Задание 1:
Перескажите в двух предложениях приведённый ниже отрывок о поэме Аронзона «Прогулка».
Задание 2:
Когда и в каком издании, согласно отрывку ниже, впервые была опубликована поэма «Прогулка»?

Отрывок:
┏━━
Поэма Аронзона «Прогулка» (№ 269) датирована весной 1964 года и впервые была опубликована в составе Собрания произведений (2006). Хотя в наследии автора насчитывается более десяти как законченных, так и незаконченных поэм, интерес исследователей до сих пор в основном был обращен к «лирическому Аронзону» – поэту преимущественно «малых форм». Создавшемуся положению есть свои объяснения, причем весьма резонные: именно в стихотворениях Аронзон достигает искомой компрессии поэтического смысла, и малое пространство текста способствует точному установлению не столько опорных слов, сколько взаимосвязей внутри всего комплекса высказывания. Учитывая многие факторы, отразившиеся на тексте поэмы, можно сказать, что она оказывается выражением своего рода кризиса – естественного перелома, отразившего и итог предшествующих исканий, и начало новой, обновленной, поэтики. Из кризиса благодаря поэме Аронзон выходит с тем, что в его поэзии между автором и персонажем устанавливаются особые отношения двойничества: почти неразличимые прежде, эти две фигуры начиная с этой поэмы утрачивают тождественность друг другу. «Господь нас создал копией, увы! / Мы – копии, но где оригинал?» – ставит вопрос Аронзон в поэме «Зеркала» (1963–1964, № 275), начатой примерно в то же время, что и «Прогулка». Этот вопрос, заданный персонажами-зазывалами своему творцу словно бы с той стороны зеркала, приобретает со временем в жизни и творчестве Аронзона важное, трагическое измерение.
Принято считать 1964-й годом окончательного становления Аронзона как зрелого, самостоятельного поэта (Эрль, Степанов). Нисколько не полемизируя с исследователями, попытаемся разобраться, что обретает поэт в процессе создания самого объемного своего поэтического произведения. Для рассмотрения поэмы воспользуемся некоторыми инструментами, свойственными так называемому имманентному анализу произведения[181]. Несмотря на то что текст поэмы изобилует разного рода реминисценциями, отсылающими к основополагающим произведениям, составляющим «петербургский текст» классической русской литературы – Пушкина, Достоевского, Блока в первую очередь, – попробуем дать «произведению высказаться за самое себя»[182], без обращений к «постороннему» художественному мироощущению. Определенная сложность такого анализа заключается и в том, что некоторые литературные отсылки поэта столь прозрачны и столь глубоко связаны с сюжетом поэмы, что кажется невозможным не отвлечься от текста произведения и не обратиться к «первоисточнику». Однако именно в ходе имманентного анализа становится понятной внутренняя логика отбора «чужого материала» Аронзоном, в результате которого перед нами возникает уже новый текст.
┗━━
Извлечённый материал:
┏━━
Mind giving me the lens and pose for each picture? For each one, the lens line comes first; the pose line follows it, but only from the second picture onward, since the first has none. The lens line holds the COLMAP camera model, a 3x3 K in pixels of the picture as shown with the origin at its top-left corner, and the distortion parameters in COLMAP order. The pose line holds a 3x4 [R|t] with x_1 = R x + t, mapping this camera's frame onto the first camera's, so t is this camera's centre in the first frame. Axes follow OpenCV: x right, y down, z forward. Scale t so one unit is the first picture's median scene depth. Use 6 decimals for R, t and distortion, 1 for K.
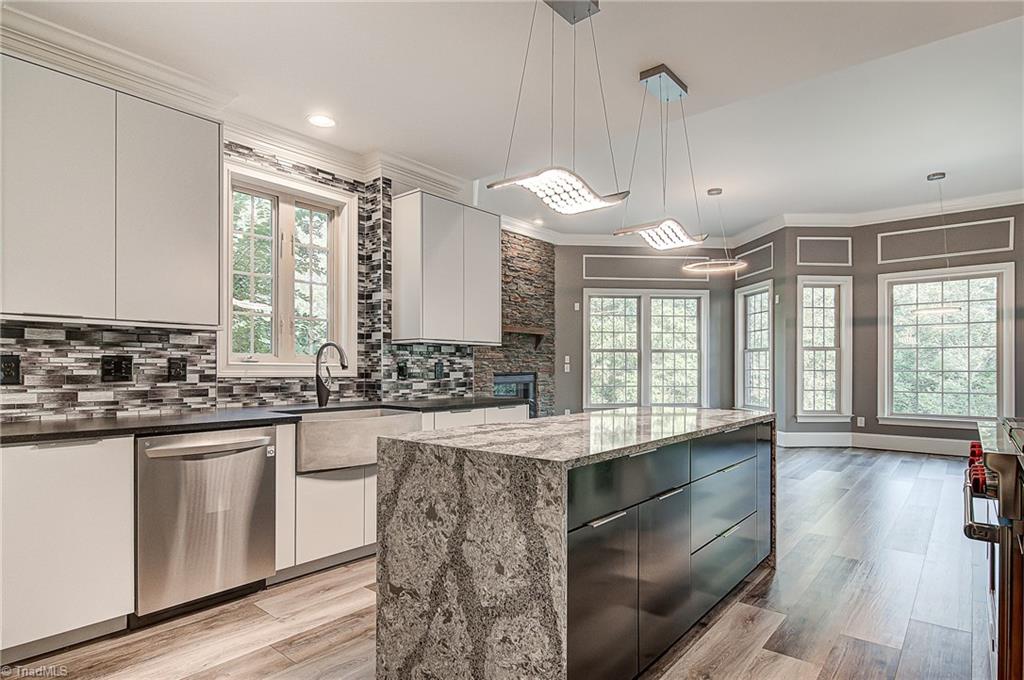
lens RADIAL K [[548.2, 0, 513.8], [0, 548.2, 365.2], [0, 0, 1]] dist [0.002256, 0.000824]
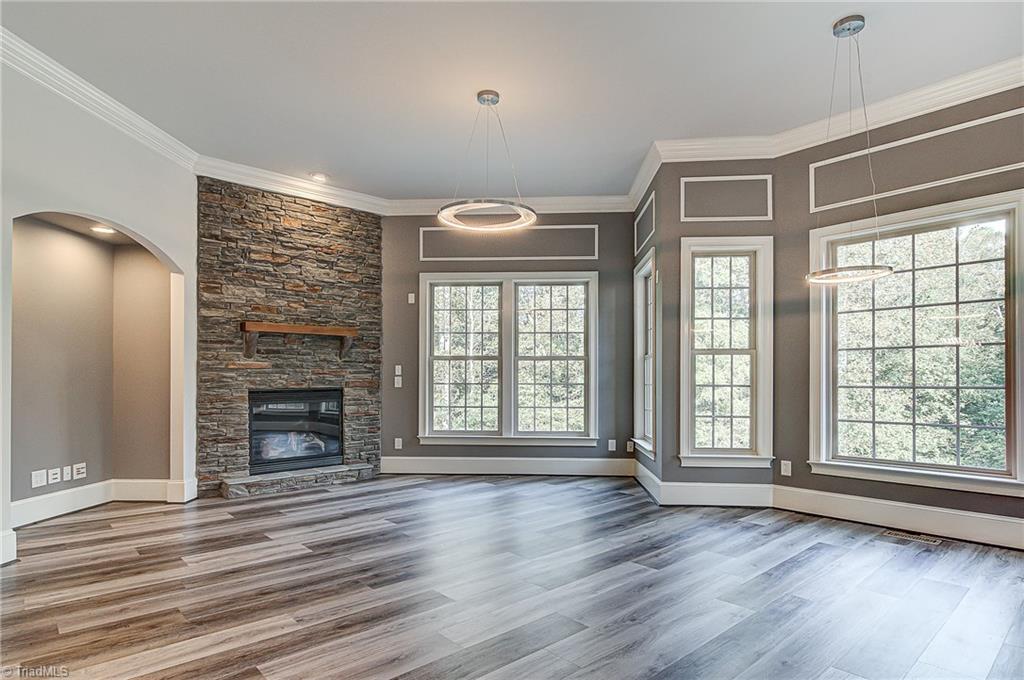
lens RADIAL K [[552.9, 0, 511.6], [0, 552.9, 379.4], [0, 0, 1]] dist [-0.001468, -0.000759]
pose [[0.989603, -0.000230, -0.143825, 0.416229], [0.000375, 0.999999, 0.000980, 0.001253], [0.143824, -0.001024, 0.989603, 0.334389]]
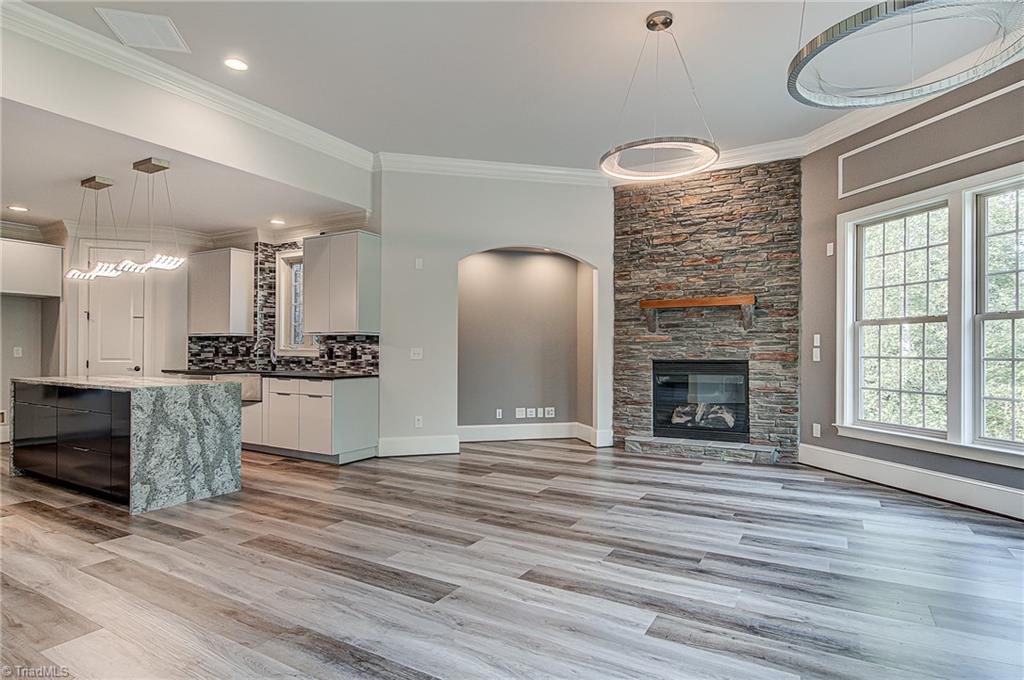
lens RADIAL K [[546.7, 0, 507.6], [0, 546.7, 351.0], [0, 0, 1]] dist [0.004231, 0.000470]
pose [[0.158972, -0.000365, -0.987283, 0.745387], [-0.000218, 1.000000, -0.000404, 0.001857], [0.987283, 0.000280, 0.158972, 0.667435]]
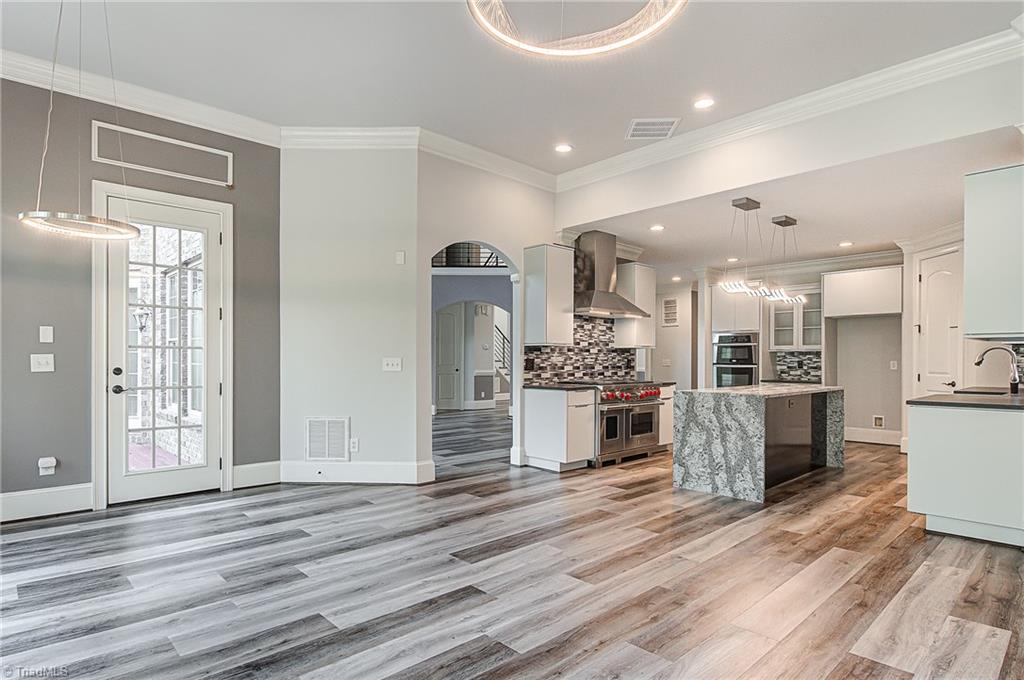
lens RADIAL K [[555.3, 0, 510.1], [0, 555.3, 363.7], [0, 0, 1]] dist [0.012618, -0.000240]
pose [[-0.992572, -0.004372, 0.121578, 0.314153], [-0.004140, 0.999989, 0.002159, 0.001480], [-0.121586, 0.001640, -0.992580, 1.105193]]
┗━━
┏━━
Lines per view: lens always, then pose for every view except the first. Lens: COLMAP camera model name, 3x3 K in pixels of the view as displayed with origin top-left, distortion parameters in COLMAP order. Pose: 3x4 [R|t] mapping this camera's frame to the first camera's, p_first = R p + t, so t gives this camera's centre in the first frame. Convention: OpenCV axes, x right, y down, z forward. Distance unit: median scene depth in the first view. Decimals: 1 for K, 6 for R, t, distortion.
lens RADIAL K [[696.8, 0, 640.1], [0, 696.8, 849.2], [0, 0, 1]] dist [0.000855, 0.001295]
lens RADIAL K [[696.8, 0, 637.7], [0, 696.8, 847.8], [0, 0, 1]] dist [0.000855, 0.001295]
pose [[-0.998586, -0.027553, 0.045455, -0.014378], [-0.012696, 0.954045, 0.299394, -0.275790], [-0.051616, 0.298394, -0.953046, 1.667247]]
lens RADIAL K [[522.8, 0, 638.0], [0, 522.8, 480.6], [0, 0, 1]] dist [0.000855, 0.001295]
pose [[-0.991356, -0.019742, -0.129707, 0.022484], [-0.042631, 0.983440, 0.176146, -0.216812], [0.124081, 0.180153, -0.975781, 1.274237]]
┗━━
┏━━
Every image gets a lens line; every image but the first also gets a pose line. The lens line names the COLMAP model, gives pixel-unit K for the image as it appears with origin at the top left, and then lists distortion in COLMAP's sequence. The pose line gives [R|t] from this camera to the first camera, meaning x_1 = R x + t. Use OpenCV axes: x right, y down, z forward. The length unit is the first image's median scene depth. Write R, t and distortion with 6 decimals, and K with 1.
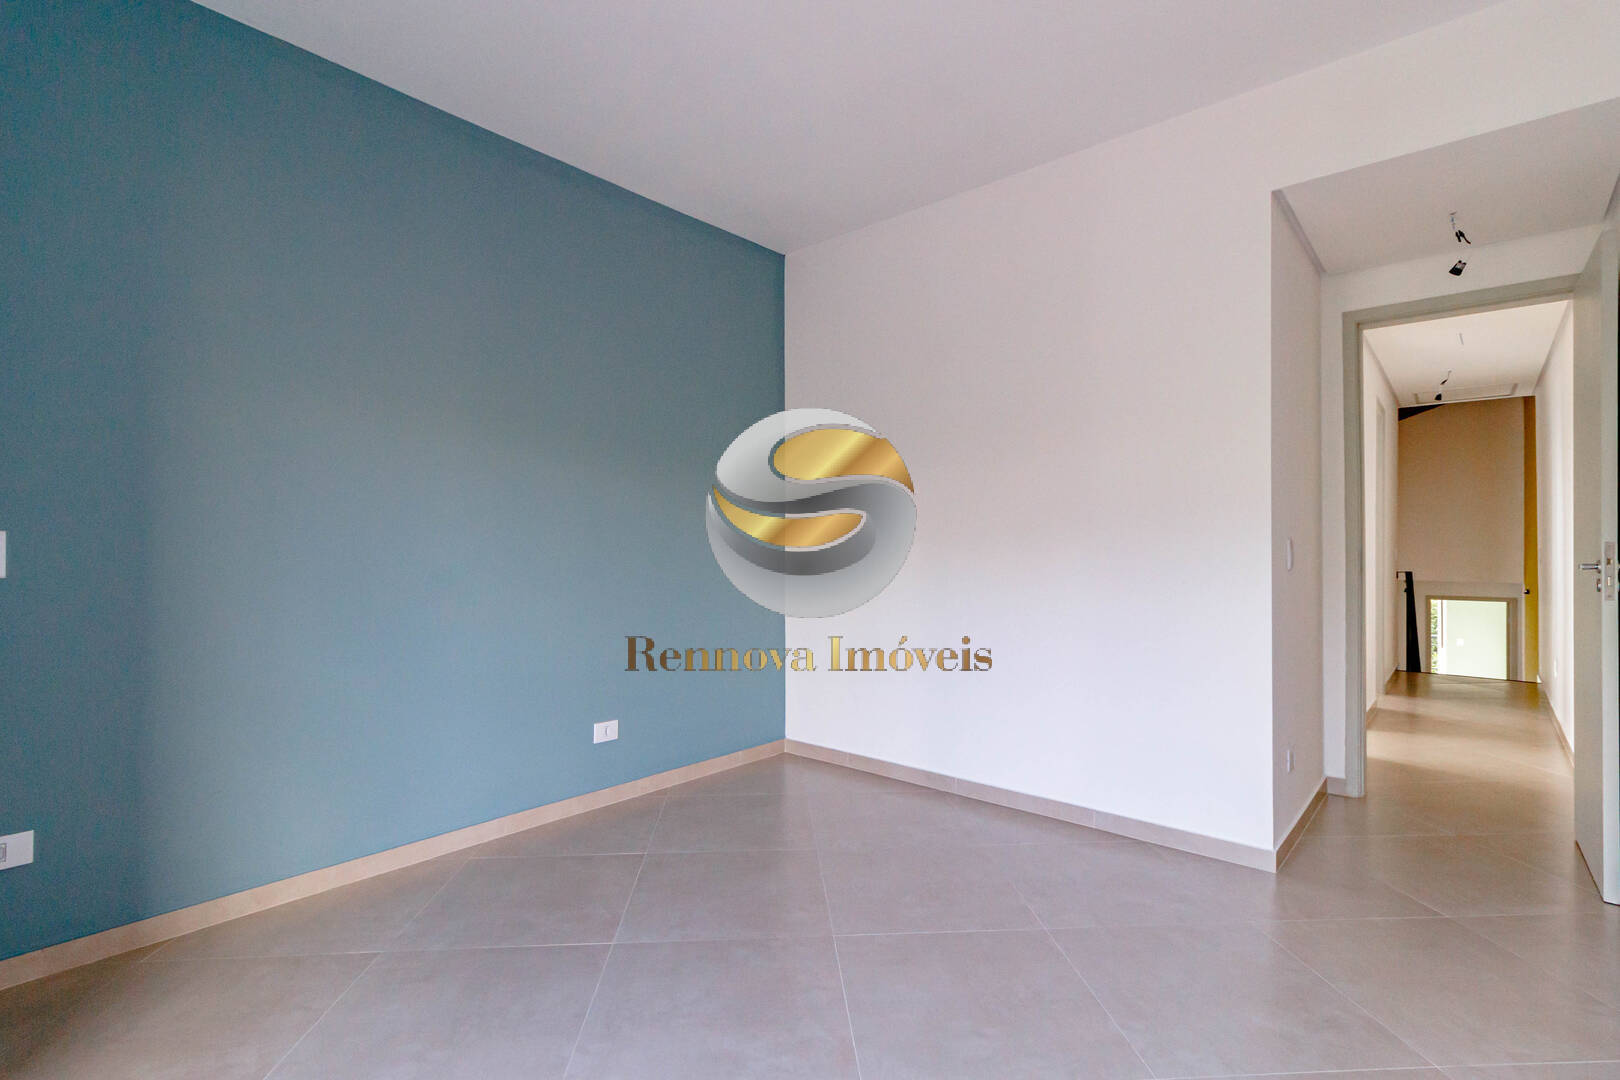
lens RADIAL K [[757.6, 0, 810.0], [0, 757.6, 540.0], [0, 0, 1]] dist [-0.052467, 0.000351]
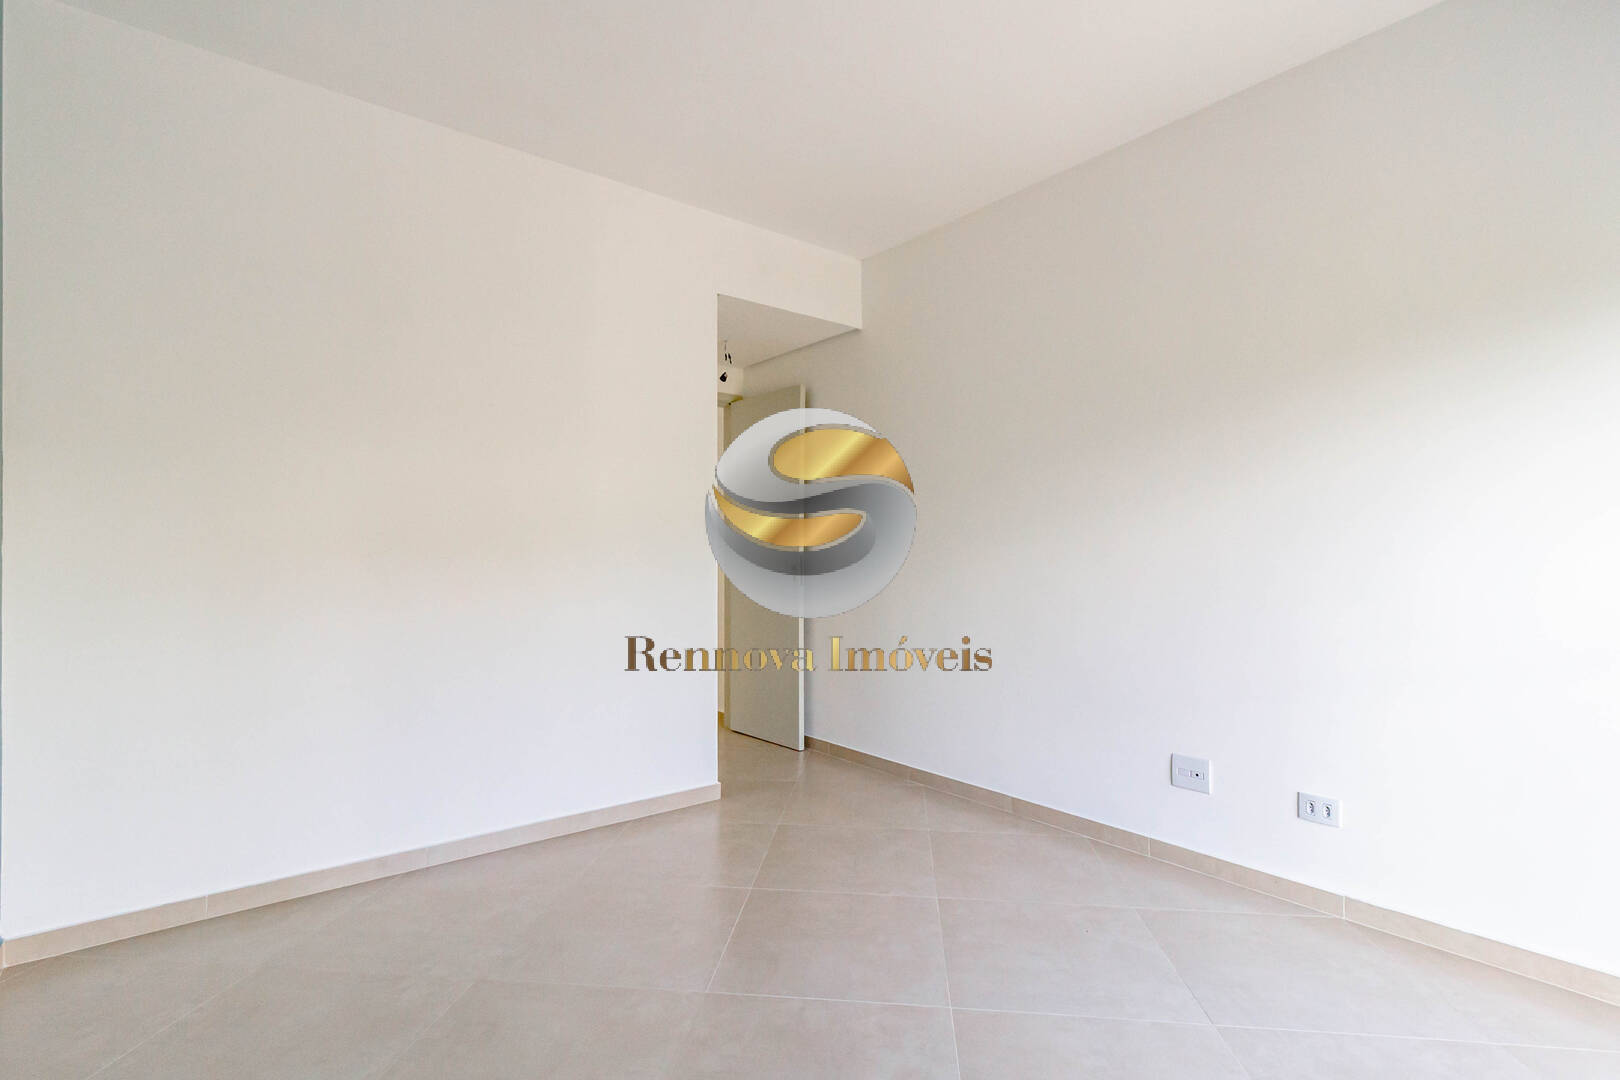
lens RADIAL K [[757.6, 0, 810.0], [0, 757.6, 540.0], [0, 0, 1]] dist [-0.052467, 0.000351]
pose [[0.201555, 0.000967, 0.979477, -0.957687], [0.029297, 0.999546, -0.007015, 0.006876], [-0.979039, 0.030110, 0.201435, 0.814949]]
┗━━
Поле ответа 1:
Поэма Аронзона «Прогулка», датированная весной 1964 года, предстаёт выражением перелома, который подвёл итог прежним исканиям и открыл новую поэтику, где автор и персонаж утрачивают тождественность друг другу. Несмотря на обилие в поэме отсылок к «петербургскому тексту» Пушкина, Достоевского и Блока, её предлагается рассмотреть средствами имманентного анализа, не обращаясь к первоисточникам.

Поле ответа 2:
В 2006 году, в составе Собрания произведений.